Intervention de Pierre Avril

Commission des lois constitutionnelles, de législation, du suffrage universel, du Règlement et d'administration générale — Réunion du 10 septembre 2013 : 1ère réunion
Interdiction du cumul des mandats — Audition de M. Pierre Avril professeur émérite de droit public M. Olivier Beaud professeur de droit public Mme Julie Benetti professeur de droit public et M. Dominique Rousseau professeur de droit public

Pierre Avril, professeur émérite de droit public :

Je voudrais tout d'abord répondre à la question posée à propos de la spécificité des sénateurs par rapport aux députés. C'est une spécificité qui a son origine dans les sources mêmes : la Constitution établit elle-même, à l'article 24, que le Sénat assure la représentation des collectivités territoriales. Mais par ailleurs et simultanément, le Sénat est une assemblée parlementaire au même titre que l'Assemblée nationale, sous la seule réserve qu'il ne peut pas renverser le Gouvernement, en contrepartie de quoi il ne peut être dissous. Mais les deux chambres ont la même nature : celle de représenter le peuple français, l'une étant issue du suffrage universel direct, l'autre du suffrage universel indirect. Soulever le fantôme d'une capitis diminutio du Sénat résultant d'une différenciation du régime électoral des sénateurs par rapport à celui des députés, conduisant à ce que le Sénat ne représente plus que les collectivités territoriales n'a pas de sens : il est déjà écrit dans la Constitution que le Sénat représente les collectivités territoriales. C'est, au contraire, tirer les conséquences de la source constitutionnelle que d'établir une différenciation entre les parlementaires de chacune de ces chambres et on ne peut, par conséquence, imposer aux sénateurs un régime électoral équivalent à celui des députés. Ce n'est d'ailleurs actuellement pas le cas !
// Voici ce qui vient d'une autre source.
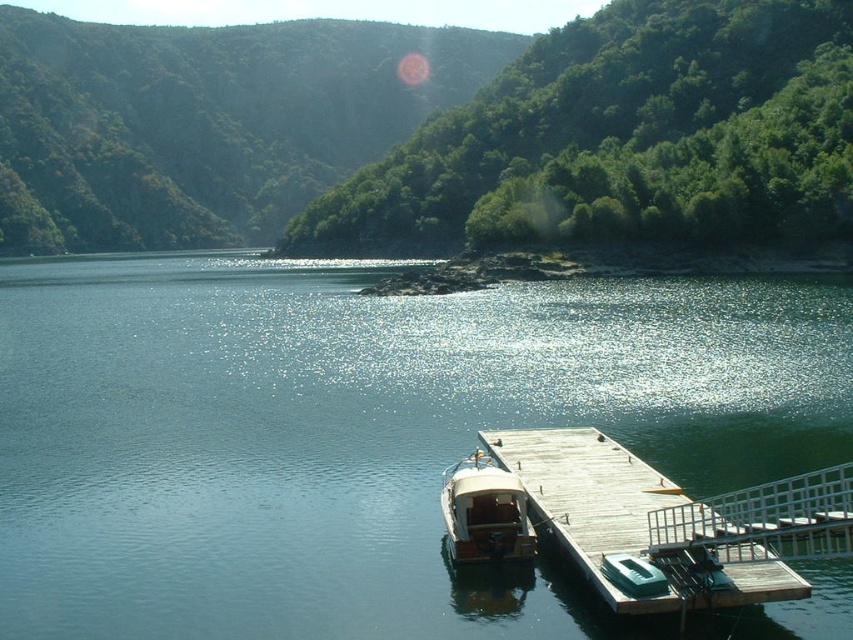
You are standing on the wooden dock and want to locate the clear blue water at center. According to the coordinates provided, in which direction should you look to see it?

The clear blue water at center is located at coordinates point (358, 433). Since coordinates typically start from the bottom left corner, the x value of 0.678 indicates a position to the right, and the y value of 0.421 indicates a position above. Therefore, you should look towards the upper right direction from your current position on the dock to see the clear blue water at center.

You are standing at the edge of the lakeside and want to determine which of the two points, point (770, 596) or point (514, 532), is nearer to you. Based on the scene, which point is closer?

Point (770, 596) is closer to the viewer than point (514, 532).

You are standing on the wooden dock at lower right and want to board the wooden polished boat at center. Which direction should you move to reach the boat?

The wooden dock at lower right is in front of the wooden polished boat at center, so you should move forward to reach the boat.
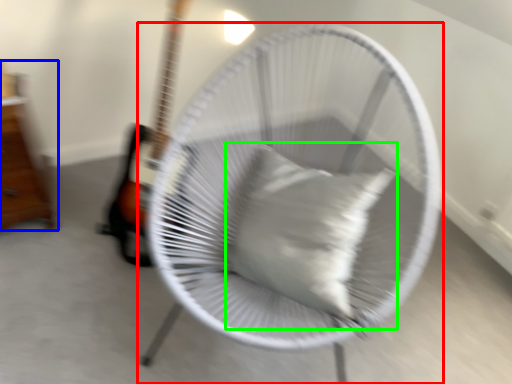
Question: Which is nearer to the mechanical fan (highlighted by a red box)? furniture (highlighted by a blue box) or pillow (highlighted by a green box).

Choices:
 (A) furniture
 (B) pillow

Answer: (B)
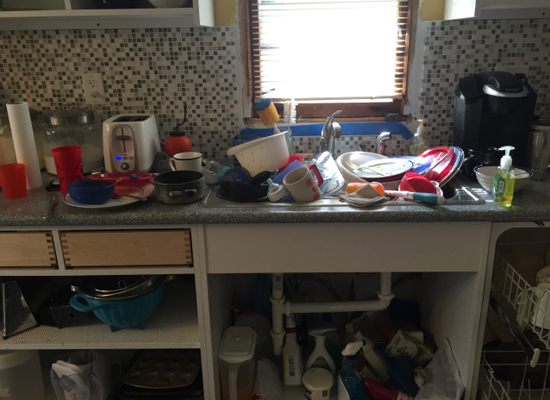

Prenons l'exemple suivant : si l'interdiction du cumul des mandats existait déjà, Jean-Marc Ayrault serait devenu sénateur. Je veux aussi rappeler qu'en 1959, Edgar Faure, Gaston Deferre et François Mitterrand, battus aux élections législatives, sont devenus sénateurs. Le Sénat n'a pas eu à s'en plaindre. Ce sera quelque chose d'impossible désormais si le Parlement adopte ce projet de loi.

Un mot sur les pouvoirs du Parlement. Guy Carcassonne avait écrit dans sa préface à l'ouvrage de M. René Dosière « L'argent caché de l'Élysée », que le Parlement ne manque pas de pouvoirs mais d'hommes pour les exercer.

Lors des débats sur la révision constitutionnelle de 2008, il avait ajouté que chaque fois que le Parlement réclamait de nouveaux pouvoirs, on les lui attribuait, mais ils profitaient en réalité à la majorité politique essentiellement, et donc au Gouvernement auquel elle est en quelque sorte asservie.

Dans cette logique, l'interdiction du cumul des mandats aggraverait une situation de manque d'indépendance des parlementaires à l'égard du Gouvernement déjà fortement dégradée.